Aim of the exercise >>
Look below for the line holding "5: (1143, 273)" and the line holding "20: (1222, 362)". Transcribe exactly those lines and all lines between them, nothing more.

Absolute pixel coordinate data
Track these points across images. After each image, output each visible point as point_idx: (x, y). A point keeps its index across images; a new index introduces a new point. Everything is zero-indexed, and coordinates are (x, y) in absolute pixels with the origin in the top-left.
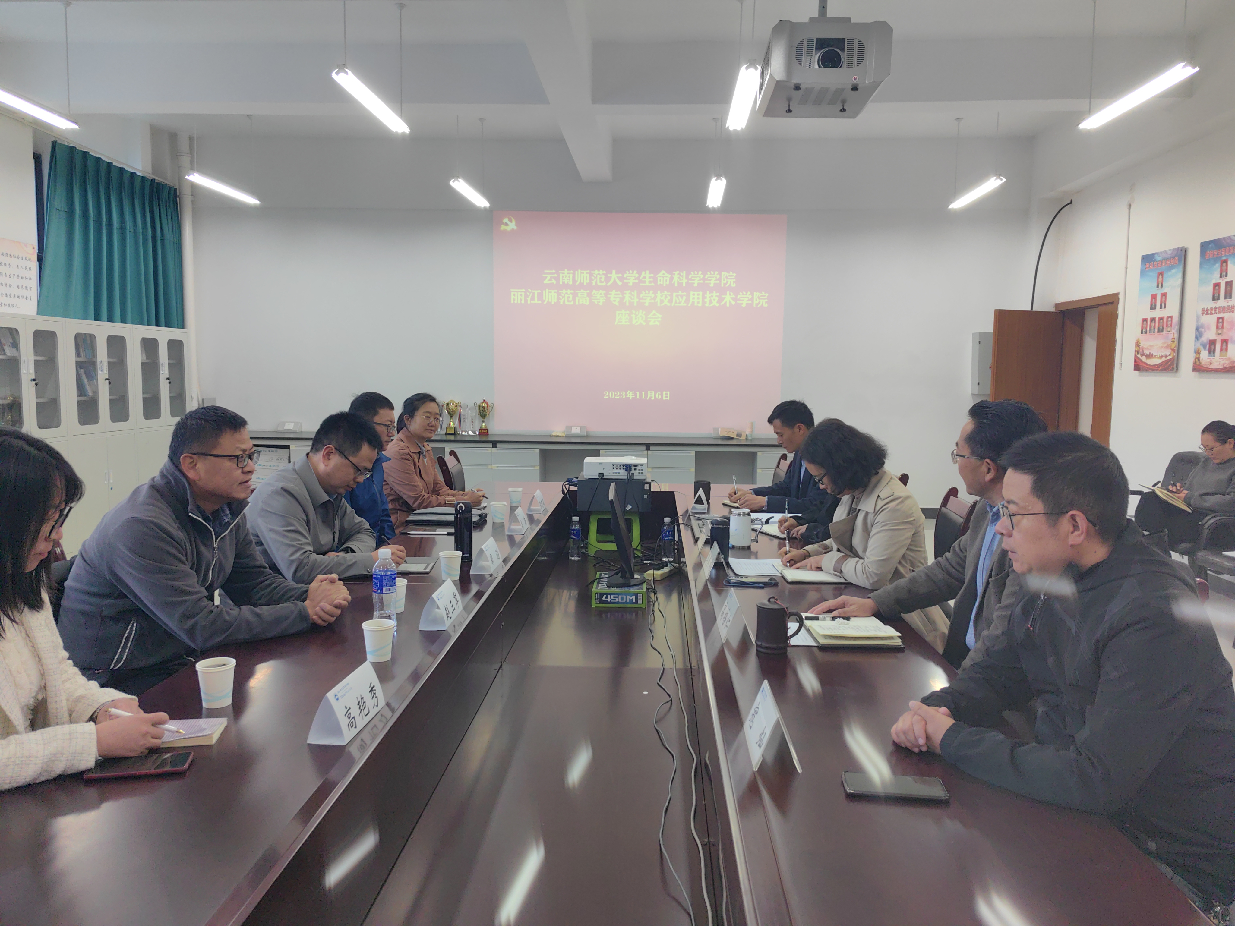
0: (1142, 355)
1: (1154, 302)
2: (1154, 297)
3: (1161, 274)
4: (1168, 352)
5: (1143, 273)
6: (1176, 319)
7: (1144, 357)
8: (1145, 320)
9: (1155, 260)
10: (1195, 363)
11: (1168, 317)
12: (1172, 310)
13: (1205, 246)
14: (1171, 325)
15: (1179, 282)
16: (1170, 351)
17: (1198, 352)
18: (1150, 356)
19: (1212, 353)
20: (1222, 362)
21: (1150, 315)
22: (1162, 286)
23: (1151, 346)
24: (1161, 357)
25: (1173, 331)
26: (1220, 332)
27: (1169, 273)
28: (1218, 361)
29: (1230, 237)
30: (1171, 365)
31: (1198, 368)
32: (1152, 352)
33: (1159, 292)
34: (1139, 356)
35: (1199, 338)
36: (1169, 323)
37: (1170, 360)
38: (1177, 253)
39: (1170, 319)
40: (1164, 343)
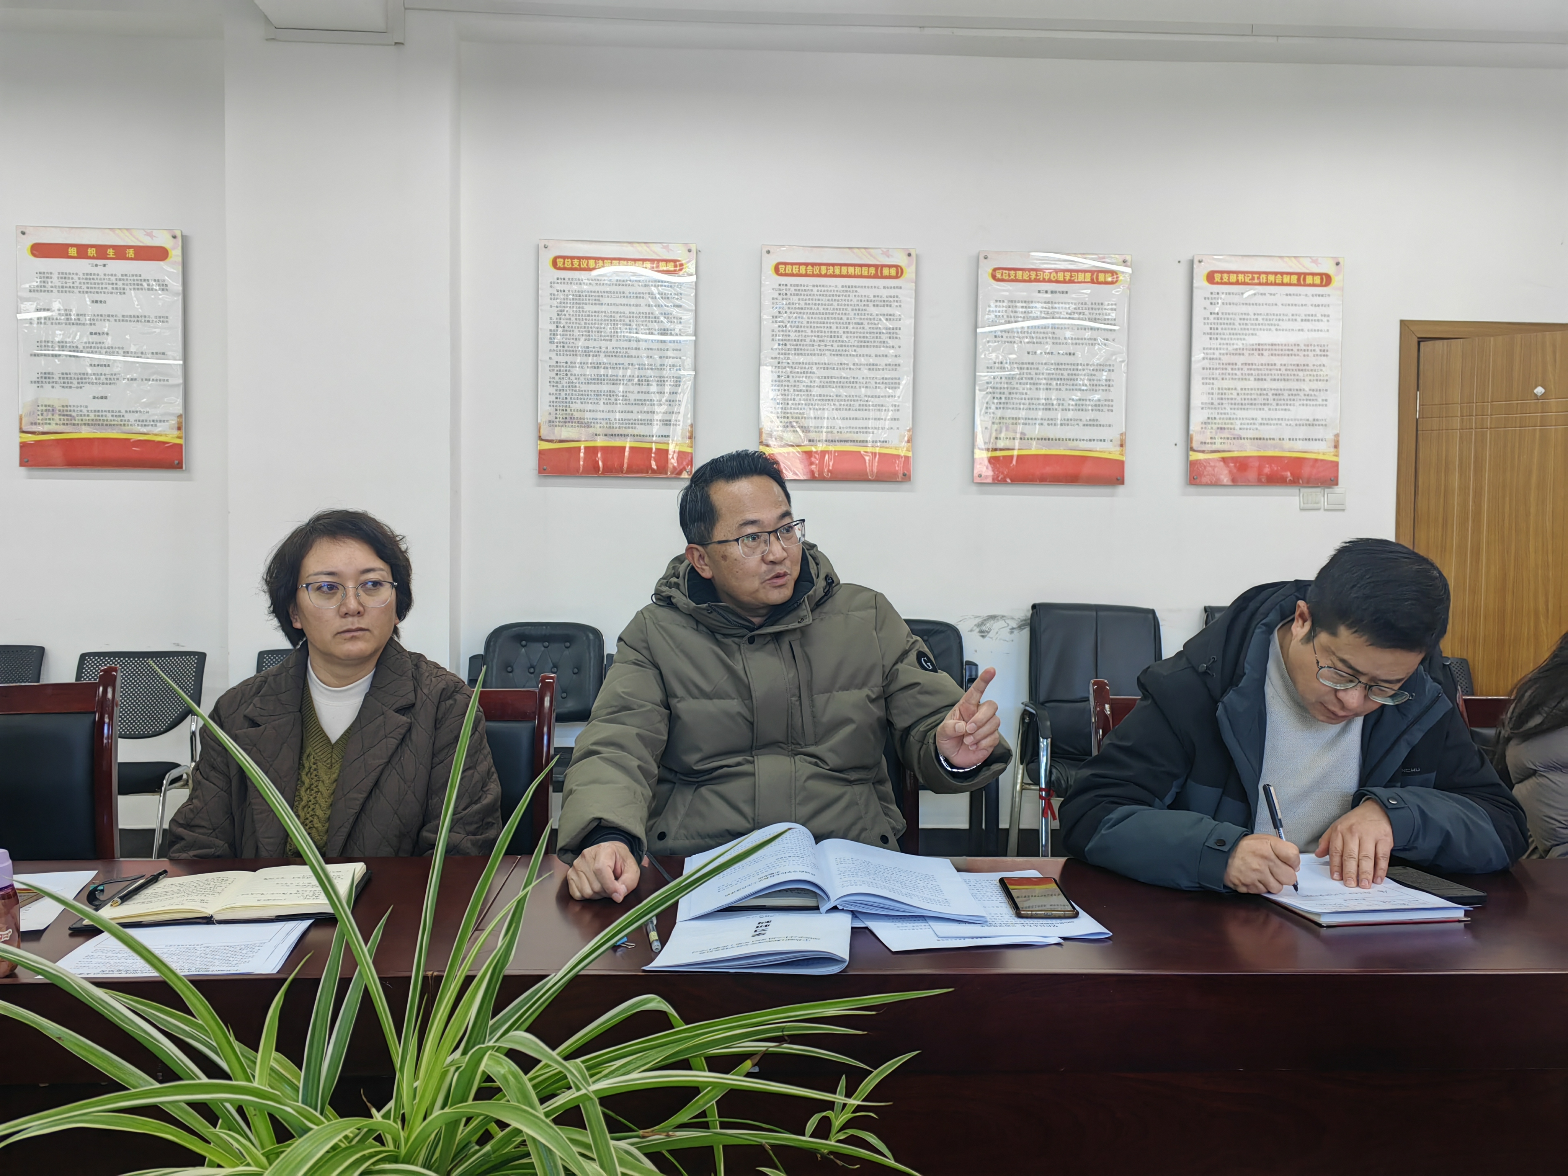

Exercise answer >>
5: (1143, 273)
6: (1176, 319)
7: (1144, 357)
8: (1145, 320)
9: (1155, 260)
10: (1195, 363)
11: (1168, 317)
12: (1172, 310)
13: (1205, 246)
14: (1171, 325)
15: (1179, 282)
16: (1170, 351)
17: (1198, 352)
18: (1150, 356)
19: (1212, 353)
20: (1222, 362)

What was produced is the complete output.